Please provide details. [Insert text box]
58. Which of the specific measures set out in the building blocks (as detailed above) would bring
most benefit and value for your specific organisation and your financial sector? Do you also
have an estimation of benefits and the one-off and/or recurring costs of these specific
measures?
Please provide details. [Insert text box]
59. Which of these specific measures would be completely new for your organisation and
potentially require more steps/gradual approach in their implementation?
Please provide details. [Insert text box]
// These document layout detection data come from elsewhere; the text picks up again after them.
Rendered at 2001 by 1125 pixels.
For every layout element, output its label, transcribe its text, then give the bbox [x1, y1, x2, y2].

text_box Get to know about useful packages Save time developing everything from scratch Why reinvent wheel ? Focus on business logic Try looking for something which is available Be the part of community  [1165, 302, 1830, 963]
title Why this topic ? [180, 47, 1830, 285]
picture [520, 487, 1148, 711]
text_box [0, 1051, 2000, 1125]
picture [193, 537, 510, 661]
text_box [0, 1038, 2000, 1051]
60. Where exactly do you expect your company to put most efforts in order to comply with future
enhanced ICT risk management measures and with increased safeguards in the digital
environment? For instance, in respect to your current ICT security baseline, do you foresee a
focus on investing more in upgrading technologies, introducing a corporate discipline,
ensuring compliance with new provisions such as testing requirements, etc.?
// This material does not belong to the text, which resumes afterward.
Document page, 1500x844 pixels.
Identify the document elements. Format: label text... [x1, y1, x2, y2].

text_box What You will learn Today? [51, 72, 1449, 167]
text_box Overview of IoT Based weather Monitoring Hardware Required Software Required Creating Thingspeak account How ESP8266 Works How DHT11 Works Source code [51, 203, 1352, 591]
Please provide details. [Insert text box]
61. Which administrative formalities or requirements in respect to the ICT risks are today the
most burdensome, human-resource intensive or cost-inefficient from an economic
perspective? And how would you suggest they should be addressed?
Please provide details. [Insert text box]
62. Do you have an estimation of the costs (immediate and subsequent) that your company
incurred because of ICT incidents and in particular cyber-attacks? If yes, to the extent
possible, please provide any useful information (in relative or absolute) terms that you may
disclose.
Please provide details. [Insert text box]
The above questions are being construed as non-applicable to regulators.